Uma demanda histórica
As reivindicações atuais dos jovens são fruto de uma mobilização estudantil de 2006, conhecida como “A Revolta dos Pingüins”. Nesta, mais de 100 mil estudantes chilenos saíram às ruas numa sexta-feira, 26 de maio, e na terça-feira, 30 do mesmo mês, cerca de 600 mil alunos se uniram numa greve nacional. Entre queixas levantadas pelos estudantes estava a revogação da Lei Orgânica Constitucional de Ensino (LOCE, de 1990), responsável pela definição e regulação dos requisitos mínimos de qualidade da educação básica e do ensino médio. Exigiam também o fim da municipalização do ensino, considerada o passo inicial para a privatização do sistema educacional, e a gratuidade da Prova de Seleção Universitária (espécie de vestibular do País) e a tarifa zero no transporte no caso dos passes escolares.
O movimento estudantil é parte de um movimento social mais amplo que pleiteia reformas substanciais no modelo econômico e político estabelecido durante a ditadura militar que governou o Chile por 17 anos. Este modelo, supervisionado pelo guru do neoliberalismo Milton Friedman, entregou a maioria das empresas estatais aos grupos privados, gerando assim uma forte desigualdade econômica entre os habitantes do país. “A principal demanda dos movimentos sociais que têm protestado é que todos os chilenos desfrutem da riqueza e dos avanços do país, mas são apenas um pequeno setor da sociedade”, disse o sociólogo Miguel Urrutia, professor Universidade do Chile, em entrevista ao portal da rede BBC.
Sem baixar a guarda
Até hoje os protestos continuam. Eles são acompanhados por greves de fome e outras manifestações criativas como danças, performances, concertos, leituras em voz alta e representações teatrais em frente ao Palácio do Governo. Nas praças centrais, cartazes gigantes pendurados em edifícios e árvores exibem frases como “A luta é de toda a sociedade: Todos(as) uma educação gratuita”. Depois de proibir as marchas e e receber como resposta a desobediência dos protestantes, o governo de Piñera realizou por meio do Ministério da Educação algumas propostas para os estudantes, que buscam mitigar o movimento, sem cumprir as demandas reais. Os estudantes já expressaram publicamente que rechaçam estas propostas e convocaram novas manifestações.

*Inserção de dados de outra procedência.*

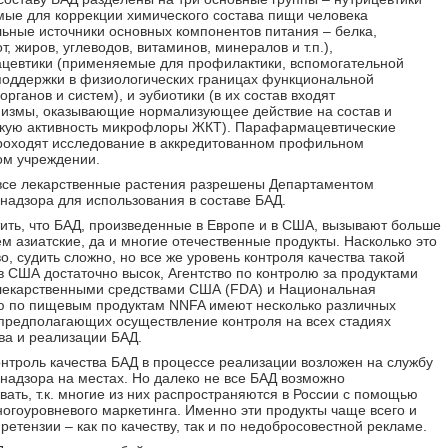
ые для коррекции химического состава пищи человека
ьные источники основных компонентов питания – белка,
, жиров, углеводов, витаминов, минералов и т.п.),
евтики (применяемые для профилактики, вспомогательной
поддержки в физиологических границах функциональной
органов и систем), и эубиотики (в их состав входят
измы, оказывающие нормализующее действие на состав и
кую активность микрофлоры ЖКТ). Парафармацевтические
роходят исследование в аккредитованном профильном
ом учреждении.
все лекарственные растения разрешены Департаментом
надзора для использования в составе БАД.
ить, что БАД, произведенные в Европе и в США, вызывают больше
ем азиатские, да и многие отечественные продукты. Насколько это
о, судить сложно, но все же уровень контроля качества такой
в США достаточно высок, Агентство по контролю за продуктами
лекарственными средствами США (FDA) и Национальная
 по пищевым продуктам NNFA имеют несколько различных
предполагающих осуществление контроля на всех стадиях
ва и реализации БАД.
онтроль качества БАД в процессе реализации возложен на службу
надзора на местах. Но далеко не все БАД возможно
вать, т.к. многие из них распространяются в России с помощью
ногоуровневого маркетинга. Именно эти продукты чаще всего и
ретензии – как по качеству, так и по недобросовестной рекламе.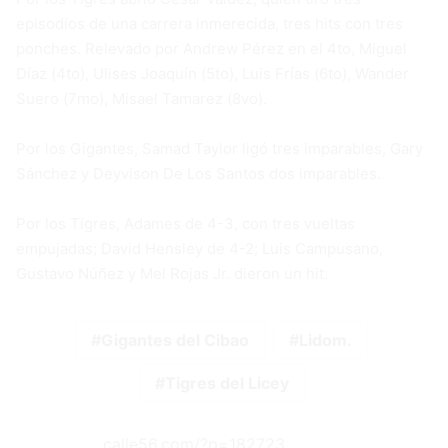
episodios de una carrera inmerecida, tres hits con tres
ponches. Relevado por Andrew Pérez en el 4to, Miguel
Díaz (4to), Ulises Joaquín (5to), Luis Frías (6to), Wander
Suero (7mo), Misael Tamarez (8vo).
Por los Gigantes, Samad Taylor ligó tres imparables, Gary
Sánchez y Deyvison De Los Santos dos imparables.
Por los Tigres, Adames de 4-3, con tres vueltas
empujadas; David Hensley de 4-2; Luis Campusano,
Gustavo Núñez y Mel Rojas Jr. dieron un hit.
Gigantes del Cibao
Lidom.
Tigres del Licey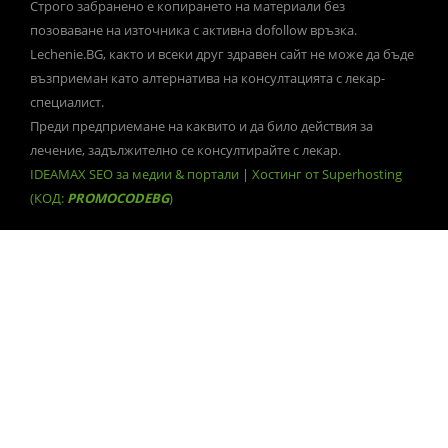
Строго забранено е копирането на материали без
позоваване на източника с активна dofollow връзка.
Lechenie.BG, както и всеки друг здравен сайт не може да бъде
възприеман като алтернатива на консултацията с лекар-
специалист.
Преди предприемане на каквито и да било действия за
лечение, задължително се консултирайте с лекар.
IDEAMAX SEO за медии & портали
|
Хостинг от Superhosting
(КОД:
PROMOCODEBG
)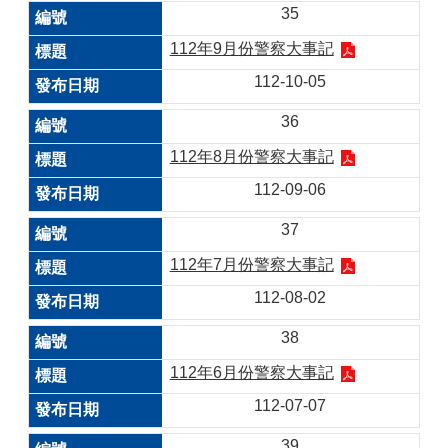
35
112年9月份警察大事記
112-10-05
36
112年8月份警察大事記
112-09-06
37
112年7月份警察大事記
112-08-02
38
112年6月份警察大事記
112-07-07
39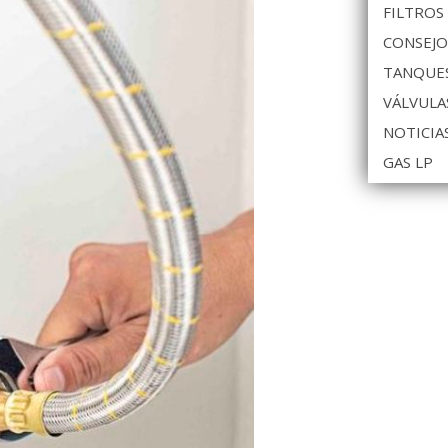
FILTROS
CONSEJO
TANQUES
VÁLVULA
NOTICIA
GAS LP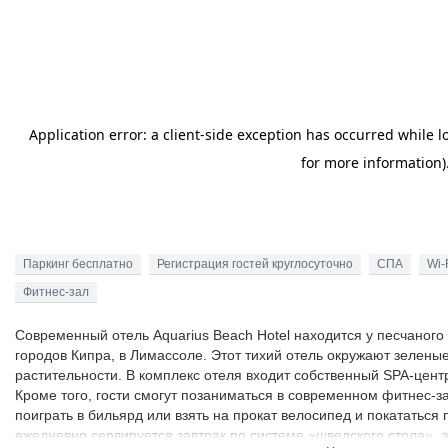
Паркинг бесплатно
Регистрация гостей круглосуточно
СПА
Wi-
Фитнес-зал
Современный отель Aquarius Beach Hotel находится у песчаного
городов Кипра, в Лимассоле. Этот тихий отель окружают зелен
растительности. В комплекс отеля входит собственный SPA-цент
Кроме того, гости смогут позаниматься в современном фитнес-за
поиграть в бильярд или взять на прокат велосипед и покататься 
ежедневно сервируется завтрак по системе «шведского стола»,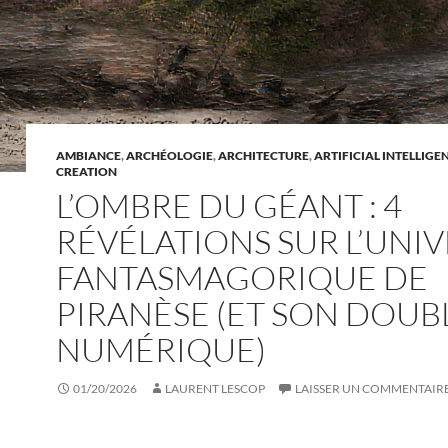
AMBIANCE
,
ARCHÉOLOGIE
,
ARCHITECTURE
,
ARTIFICIAL INTELLIGE
CREATION
L’OMBRE DU GÉANT : 4
RÉVÉLATIONS SUR L’UNI
FANTASMAGORIQUE DE
PIRANÈSE (ET SON DOUB
NUMÉRIQUE)
01/20/2026
LAURENT LESCOP
LAISSER UN COMMENTAIR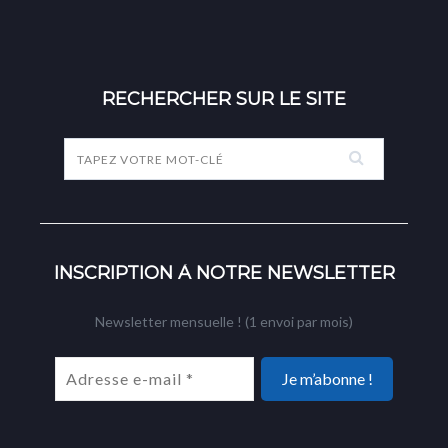
RECHERCHER SUR LE SITE
INSCRIPTION À NOTRE NEWSLETTER
Newsletter mensuelle ! (1 envoi par mois)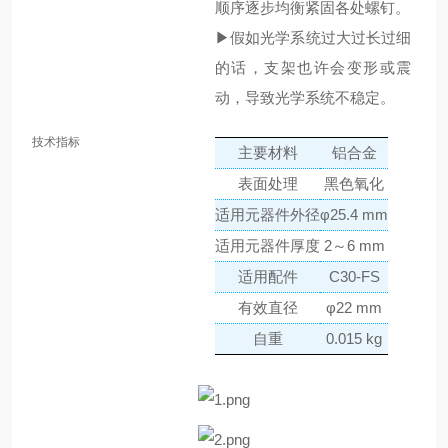
顺序逐步均衡紧固各处螺钉。
▶假如光学系统过大过长过细
的话，支架也许会变形或震
动，导致光学系统不稳定。
技术指标
主要材料
铝合金
表面处理
黑色氧化
适用元器件外径
φ25.4 mm
适用元器件厚度
2～6 mm
适用配件
C30-FS
有效直径
φ22 mm
自重
0.015 kg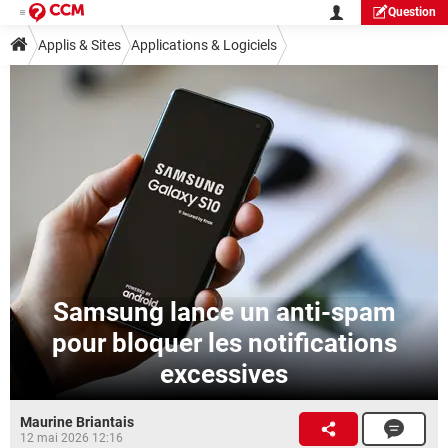
Question
Applis & Sites
Applications & Logiciels
Samsung lance un anti-spam
pour bloquer les notifications
excessives
Maurine Briantais
12 mai 2026 12:16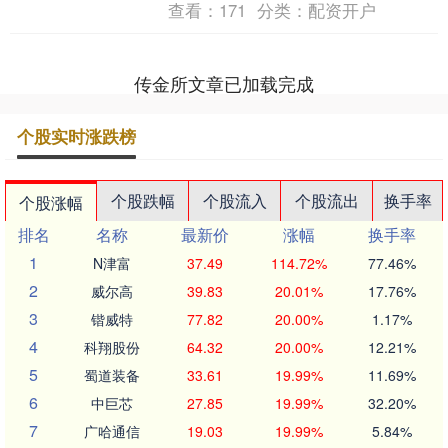
查看：
171
分类：
配资开户
（运动内衣多采用无缝....
传金所文章已加载完成
个股实时涨跌榜
个股跌幅
个股流入
个股流出
换手率
个股涨幅
排名
名称
最新价
涨幅
换手率
1
N津富
37.49
114.72%
77.46%
2
威尔高
39.83
20.01%
17.76%
3
锴威特
77.82
20.00%
1.17%
4
科翔股份
64.32
20.00%
12.21%
5
蜀道装备
33.61
19.99%
11.69%
6
中巨芯
27.85
19.99%
32.20%
7
广哈通信
19.03
19.99%
5.84%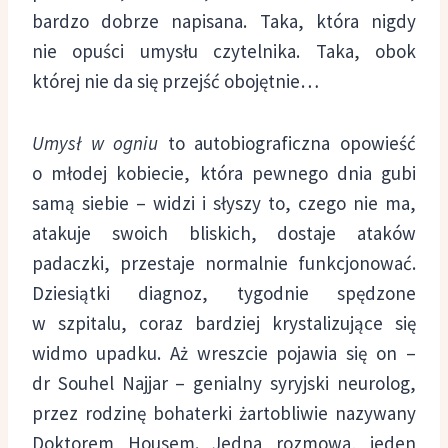
bardzo dobrze napisana. Taka, która nigdy
nie opuści umysłu czytelnika. Taka, obok
której nie da się przejść obojętnie…
Umysł w ogniu
to autobiograficzna opowieść
o młodej kobiecie, która pewnego dnia gubi
samą siebie – widzi i słyszy to, czego nie ma,
atakuje swoich bliskich, dostaje ataków
padaczki, przestaje normalnie funkcjonować.
Dziesiątki diagnoz, tygodnie spędzone
w szpitalu, coraz bardziej krystalizujące się
widmo upadku. Aż wreszcie pojawia się on –
dr Souhel Najjar – genialny syryjski neurolog,
przez rodzinę bohaterki żartobliwie nazywany
Doktorem Housem. Jedna rozmowa, jeden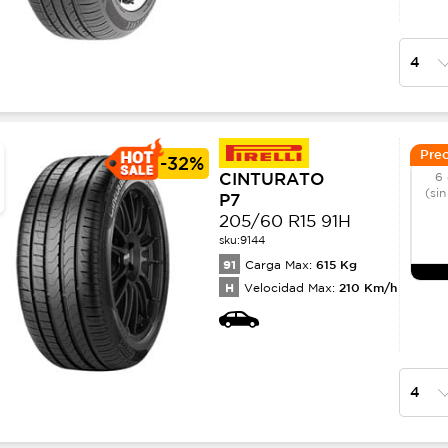
Prec
-
32%
CINTURATO
6 
(sin
P7
205/60 R15 91H
sku:
9144
91
615
Kg
Carga Max:
H
210
Km/h
Velocidad Max: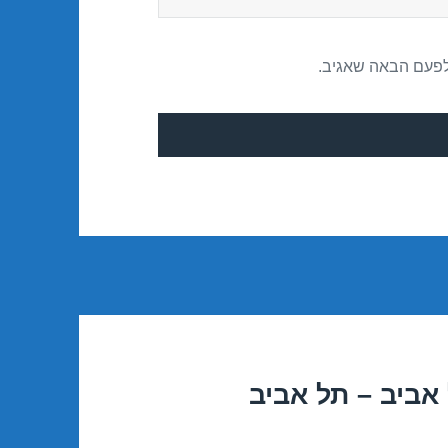
לפעם הבאה שאגיב.
אביב – תל אביב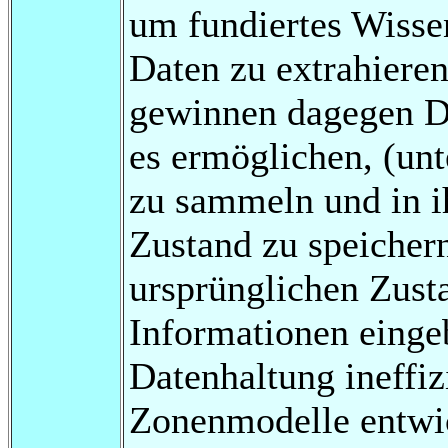
um fundiertes Wisse
Daten zu extrahiere
gewinnen dagegen Da
es ermöglichen, (un
zu sammeln und in i
Zustand zu speicher
ursprünglichen Zust
Informationen eingeb
Datenhaltung ineffi
Zonenmodelle entwic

“O senhor Ministro da Educação acredita que simplesmente nos chamando para sentar e conversar (…) iria nos convencer que estávamos “de acordo” e que poderíamos chegar a um consenso. Sabemos que seus anúncios revolucionários são apenas palavras vazias”, escreveu em seu blog Camila Vallejo. “O verdadeiro diálogo que a educação superior necessita se ergue sobre o paradigma do reconhecimento da educação como um direito universal e como um investimento fundamentalmente social, eixo estratégico para o desenvolvimento justo e harmonioso do país e para seu fortalecimento democrático”.
(*) Reportagem publicada originalmente no Desinformémonos.